Spatio-Temporal Token Pruning for Efficient High-Resolution GUI Agents
AI 摘要
针对高分辨率GUI代理效率瓶颈,提出GUIPruner框架,实现高效的token剪枝。
主要贡献
- 提出Temporal-Adaptive Resolution (TAR) 解决时间冗余问题
- 提出Stratified Structure-aware Pruning (SSP) 解决空间拓扑冲突问题
- GUIPruner 在高压缩率下保持性能
方法论
GUIPruner使用TAR消除时间冗余,SSP保障空间结构,无需训练。
原文摘要
Pure-vision GUI agents provide universal interaction capabilities but suffer from severe efficiency bottlenecks due to the massive spatiotemporal redundancy inherent in high-resolution screenshots and historical trajectories. We identify two critical misalignments in existing compression paradigms: the temporal mismatch, where uniform history encoding diverges from the agent's "fading memory" attention pattern, and the spatial topology conflict, where unstructured pruning compromises the grid integrity required for precise coordinate grounding, inducing spatial hallucinations.
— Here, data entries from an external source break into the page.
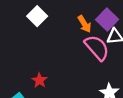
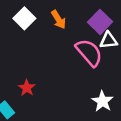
orange arrow: (85, 24) -> (59, 20), moved

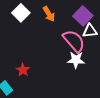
white star: (102, 101) -> (76, 60), moved, turned -30

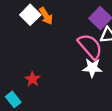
orange arrow: (49, 14) -> (46, 16), moved

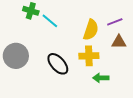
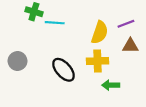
cyan line: (50, 21) -> (55, 23), turned -36
gray circle: (16, 56) -> (17, 61), size x0.7

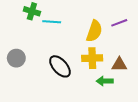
brown triangle: (130, 46) -> (119, 64), moved

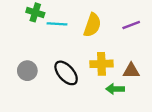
yellow semicircle: (94, 31) -> (92, 25), moved
gray circle: (16, 58) -> (27, 71), moved

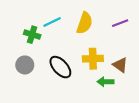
green cross: (35, 12) -> (32, 35), moved
cyan line: (57, 24) -> (52, 22), turned -30
brown triangle: (131, 71) -> (120, 65), turned 35

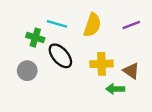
cyan line: (52, 22) -> (57, 24), turned 42
black ellipse: (60, 67) -> (60, 56), moved

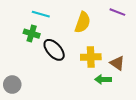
cyan line: (57, 24) -> (41, 14), moved
purple line: (131, 25) -> (117, 12), moved, turned 42
gray circle: (27, 71) -> (12, 85), moved

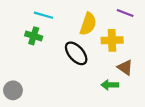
black ellipse: (54, 50) -> (76, 53), moved
yellow cross: (91, 57) -> (112, 40), moved

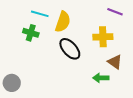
yellow semicircle: (88, 24) -> (63, 22), moved

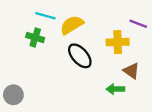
purple line: (115, 12) -> (138, 24), moved
yellow semicircle: (63, 22) -> (72, 25), turned -140

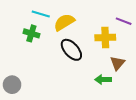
brown triangle: (131, 71) -> (117, 63), turned 35

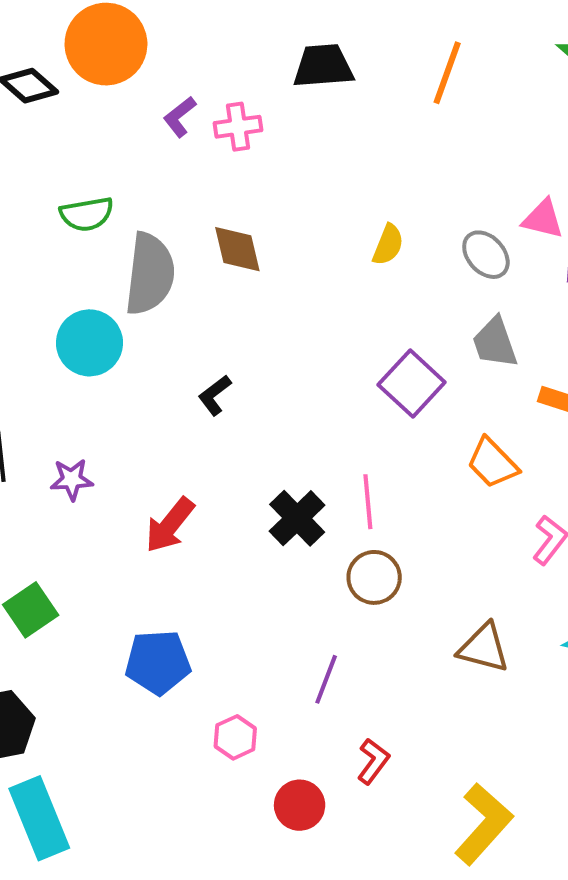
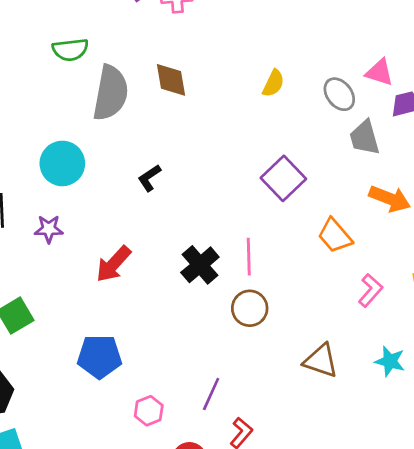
cyan circle: (89, 343) -> (62, 163), moved
gray trapezoid: (495, 343) -> (365, 138), moved
purple line: (326, 679) -> (211, 394), moved

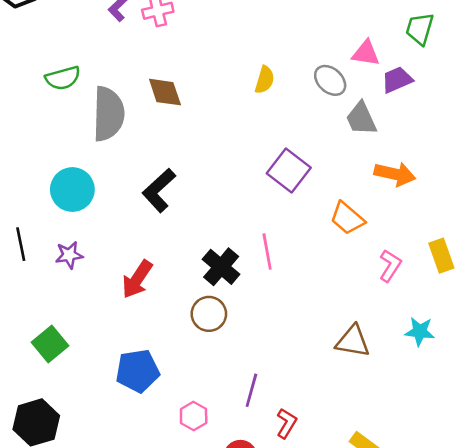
black L-shape: (149, 178) -> (159, 190), size x1.6
brown circle: (250, 308) -> (209, 314), moved

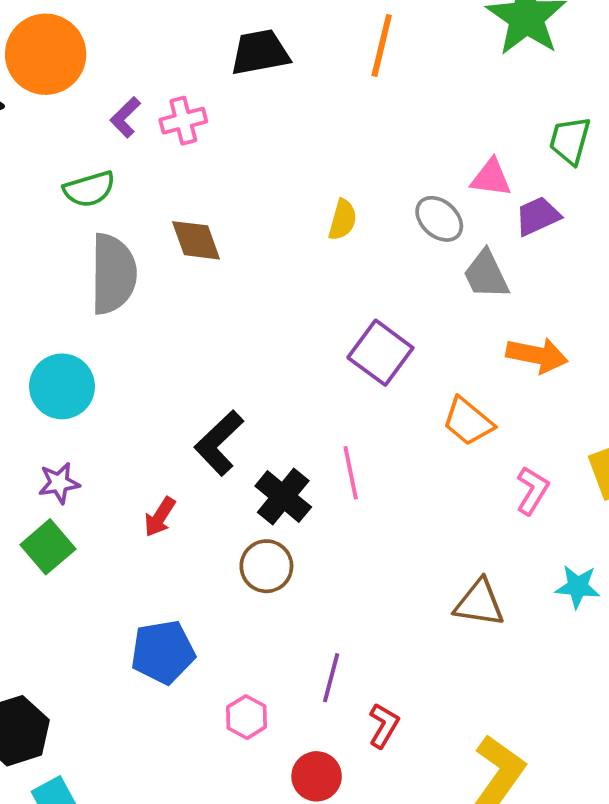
green semicircle: (63, 78) -> (89, 189), moved
black L-shape: (159, 190) -> (219, 443), moved
red arrow: (137, 279) -> (160, 517), size x0.7
green square: (50, 344) -> (48, 547), moved

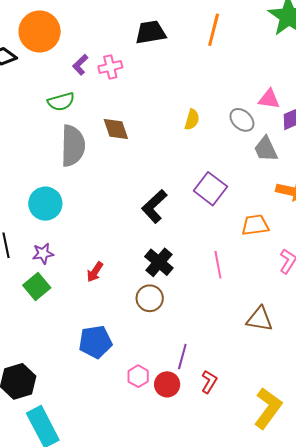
orange trapezoid: (468, 421) -> (255, 225), turned 132
black L-shape: (219, 443) -> (154, 206), moved
pink line: (351, 473) -> (218, 265), moved
red circle: (317, 776) -> (167, 384), moved

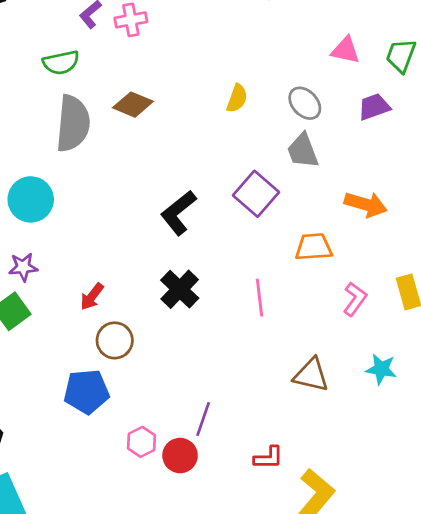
pink triangle: (269, 99) -> (345, 50), moved
brown diamond: (116, 129) -> (133, 105), turned -52
gray trapezoid: (266, 149) -> (303, 151), moved
brown circle: (150, 298) -> (115, 340), moved
red L-shape: (209, 382) -> (268, 458), moved, turned 55

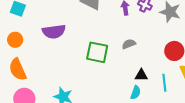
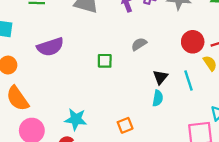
green square: (97, 52) -> (105, 61), size x0.6
black triangle: (141, 75) -> (160, 77), turned -40

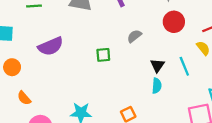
red circle: (193, 42) -> (174, 22), moved
orange semicircle: (18, 98) -> (24, 98), size x0.6

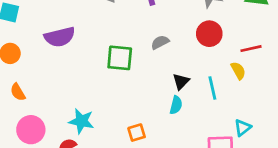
green square: (103, 55) -> (120, 58), size x1.5

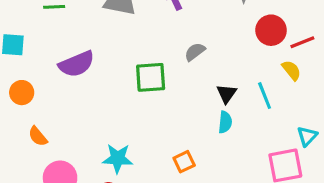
red circle: (209, 34) -> (271, 30), moved

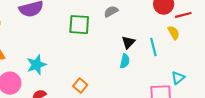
cyan star: (118, 158) -> (36, 65), moved, turned -30
orange square: (184, 162) -> (80, 85), moved, turned -32

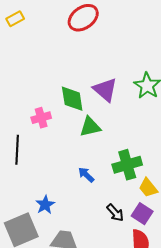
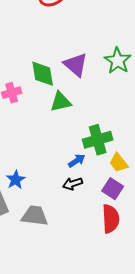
blue arrow: (86, 175) -> (77, 161), moved, turned 102
black arrow: (115, 213) -> (73, 184), moved, turned 114

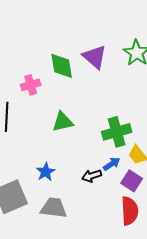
green triangle: (61, 102) -> (63, 122), moved
blue arrow: (77, 161) -> (112, 164), moved
blue star: (16, 180) -> (46, 172), moved

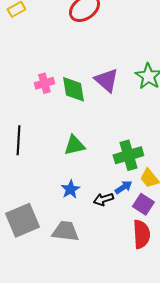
pink cross: (31, 85) -> (44, 83), moved
blue star: (46, 172) -> (70, 189), moved

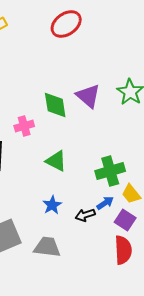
pink cross: (44, 83) -> (24, 126), moved
green triangle: (74, 145) -> (56, 161), turned 40

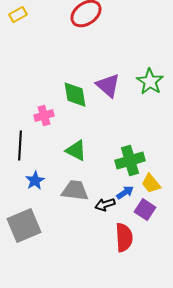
blue star: (52, 205) -> (35, 181), moved
gray trapezoid: (47, 247) -> (75, 191), moved
red semicircle: (123, 250) -> (124, 238), moved

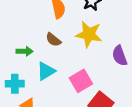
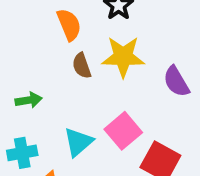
brown semicircle: (53, 40) -> (82, 66), moved, turned 42
cyan triangle: (46, 71) -> (78, 142), moved

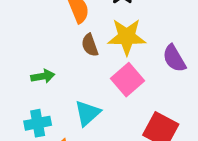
pink square: (123, 131) -> (128, 80), moved

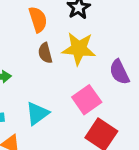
pink square: (128, 80) -> (87, 100), moved

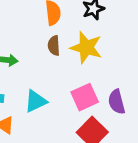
purple semicircle: (119, 72) -> (117, 102), moved

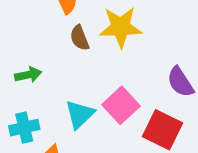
pink square: (85, 97) -> (121, 105), moved

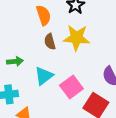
cyan triangle: (80, 114) -> (44, 76), moved

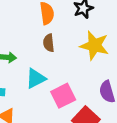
yellow star: (76, 38) -> (94, 45), moved

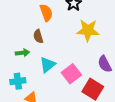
brown semicircle: (49, 43) -> (38, 36), moved

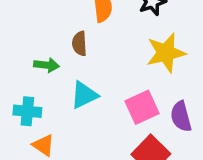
yellow star: (88, 30) -> (166, 53), turned -30
pink square: (71, 74) -> (142, 107), moved

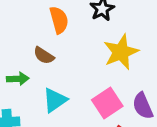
brown semicircle: (79, 44) -> (44, 55), turned -45

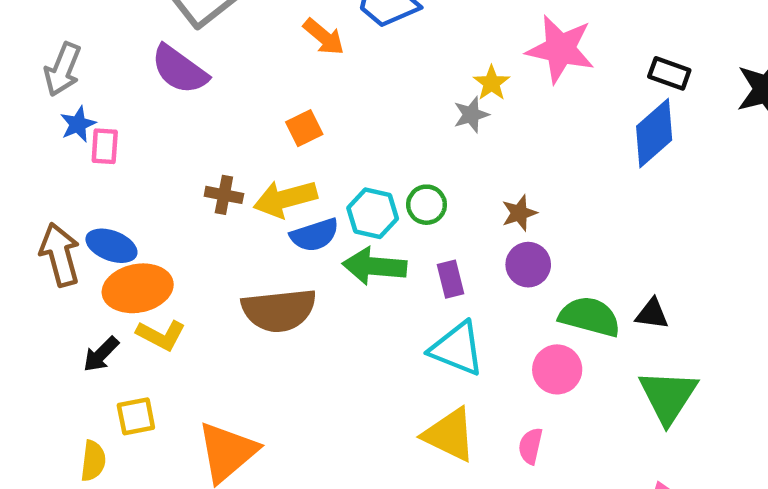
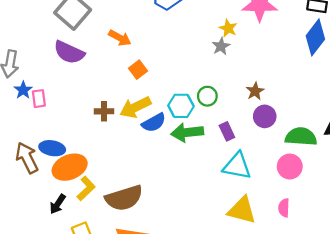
orange arrow: (324, 37) -> (120, 38), moved
brown semicircle: (279, 310) -> (124, 198), moved
yellow L-shape: (161, 335) -> (86, 188), turned -60

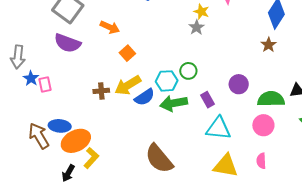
brown star: (255, 91) -> (269, 45), moved
brown semicircle: (124, 198) -> (159, 159), moved, turned 72

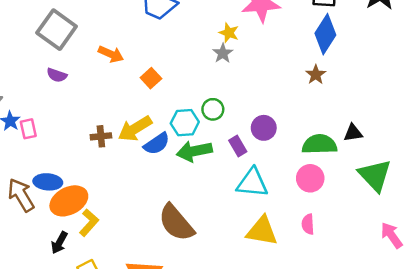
purple semicircle: (67, 43) -> (57, 75), size x0.6
orange square: (127, 53) -> (151, 78), moved
purple circle: (239, 84) -> (264, 128), moved

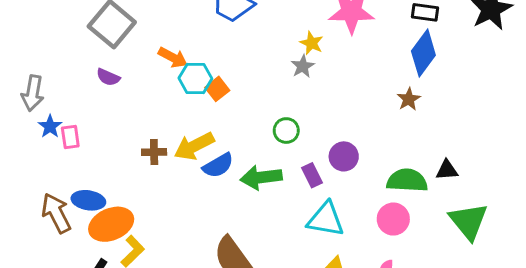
cyan hexagon: (185, 123) -> (195, 78), moved

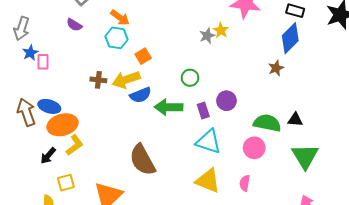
yellow star: (312, 43) -> (221, 30), moved
cyan hexagon: (195, 78) -> (117, 38), moved
orange square: (217, 89) -> (143, 56), moved

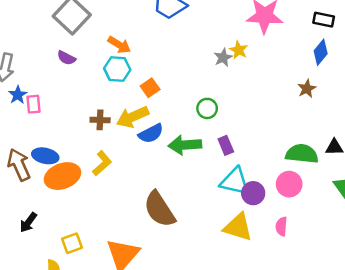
blue diamond: (290, 38) -> (321, 52), size x0.7
purple circle: (226, 101) -> (253, 193), moved
yellow L-shape: (74, 145) -> (102, 163), moved
black arrow: (48, 156) -> (28, 222), moved

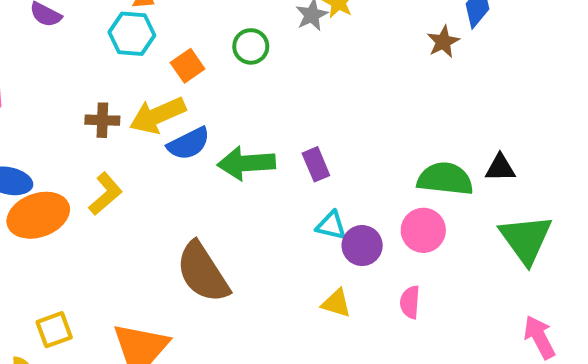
brown star: (307, 89) -> (443, 42), moved
green circle: (207, 108) -> (251, 46), moved
cyan triangle: (235, 181) -> (331, 225), size x0.6
yellow triangle: (238, 227) -> (336, 303), size x0.6

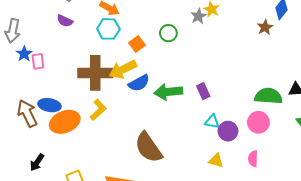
brown cross: (102, 120) -> (95, 73), size x2.0

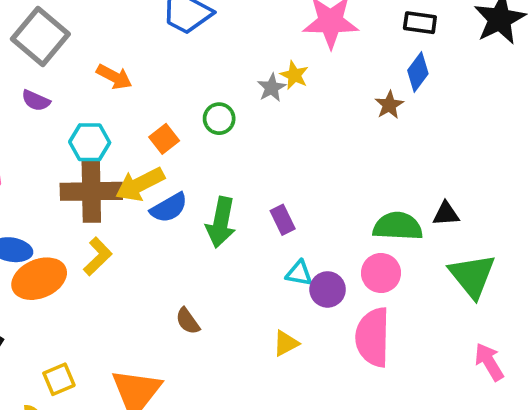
cyan hexagon: (108, 29) -> (90, 142), moved
green arrow: (168, 92) -> (221, 222), turned -72
brown semicircle: (148, 147) -> (188, 321), size x0.5
pink semicircle: (253, 159) -> (373, 337), size x2.0
yellow triangle: (216, 161) -> (286, 343), moved, turned -42

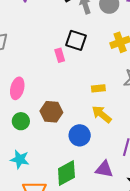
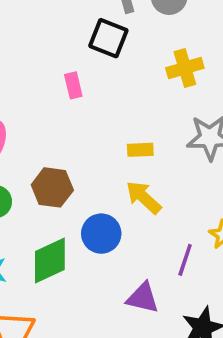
black square: (76, 40) -> (108, 38), moved
green diamond: (66, 173) -> (50, 261), moved

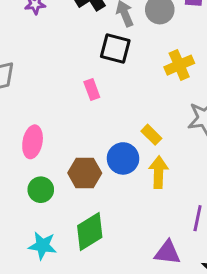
yellow rectangle: (140, 150) -> (151, 135), turned 54
yellow arrow: (144, 197) -> (159, 172), turned 56
blue circle: (101, 234) -> (123, 158), moved

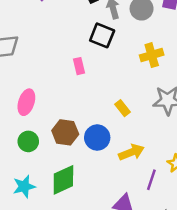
blue circle: (123, 158) -> (97, 138), moved
yellow arrow: (159, 172) -> (131, 152), moved, turned 60
cyan star: (43, 246) -> (24, 187), turned -30

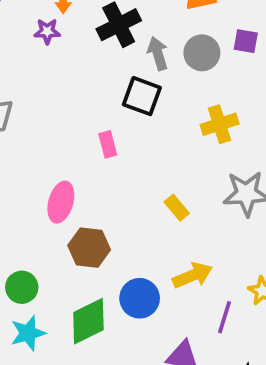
pink ellipse: (26, 102) -> (61, 202), moved
blue circle: (97, 138) -> (140, 298), moved
green circle: (28, 141) -> (22, 287), moved

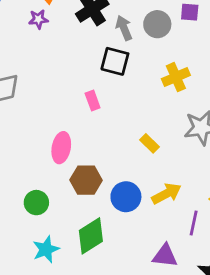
green circle: (22, 287) -> (36, 203), moved
blue circle: (140, 298) -> (126, 197), moved

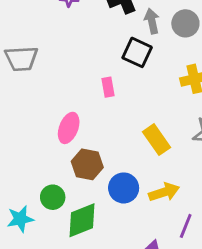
yellow rectangle: (150, 143) -> (156, 140), size x1.5
green circle: (36, 203) -> (53, 197), moved
cyan star: (46, 249) -> (20, 219), moved

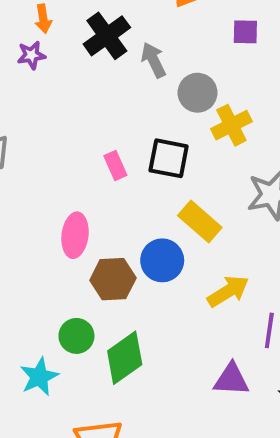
gray circle: (185, 23) -> (198, 93), moved
black square: (137, 52) -> (169, 158), moved
blue circle: (124, 188) -> (162, 260), moved

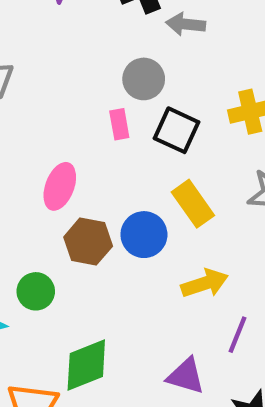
gray arrow: (153, 60) -> (186, 24), turned -72
gray circle: (198, 93) -> (144, 79), moved
green diamond: (125, 358) -> (86, 365), moved

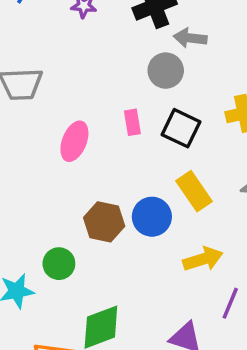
gray circle: (144, 79) -> (166, 71), moved
pink ellipse: (60, 186) -> (74, 141), moved

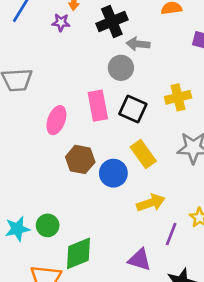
pink rectangle: (132, 122) -> (98, 106), size x1.6
brown hexagon: (104, 222) -> (80, 159), moved
green circle: (59, 264) -> (48, 225), moved

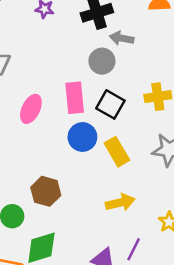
brown hexagon: (80, 159) -> (46, 191), moved
blue circle: (113, 173) -> (82, 137), moved
purple line: (171, 234) -> (134, 249), moved

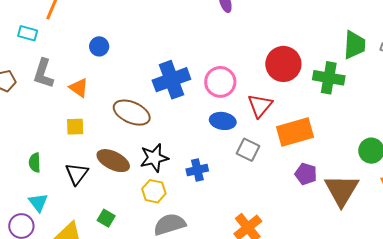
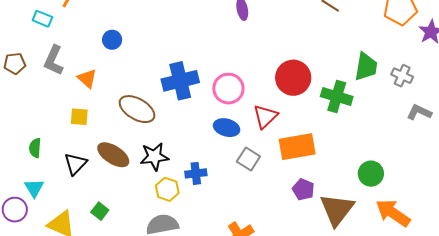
yellow hexagon: (154, 191) -> (167, 189), moved

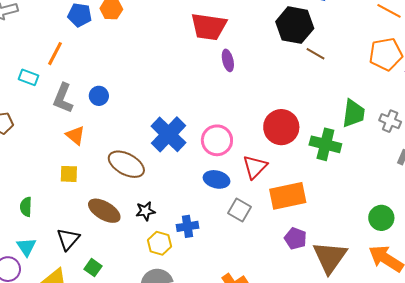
gray L-shape: (54, 60) -> (63, 98), moved
blue cross: (180, 81) -> (169, 134), turned -30
black star: (154, 157) -> (145, 211), size x0.7
black triangle: (76, 164) -> (68, 239), moved
green circle: (371, 174) -> (381, 218), moved

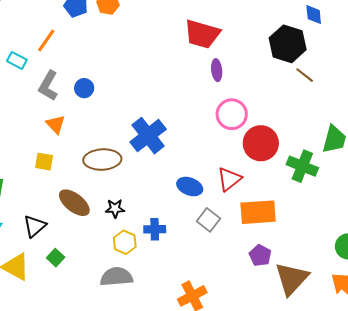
pink circle: (217, 140) -> (232, 114), moved
brown ellipse: (126, 164) -> (102, 160), turned -39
To address these challenges, we introduce GUIPruner, a training-free framework tailored for high-resolution GUI navigation. It synergizes Temporal-Adaptive Resolution (TAR), which eliminates historical redundancy via decay-based resizing, and Stratified Structure-aware Pruning (SSP), which prioritizes interactive foregrounds and semantic anchors while safeguarding global layout. Extensive evaluations across diverse benchmarks demonstrate that GUIPruner consistently achieves state-of-the-art performance, effectively preventing the collapse observed in large-scale models under high compression. Notably, on Qwen2-VL-2B, our method delivers a 3.4x reduction in FLOPs and a 3.3x speedup in vision encoding latency while retaining over 94% of the original performance, enabling real-time, high-precision navigation with minimal resource consumption.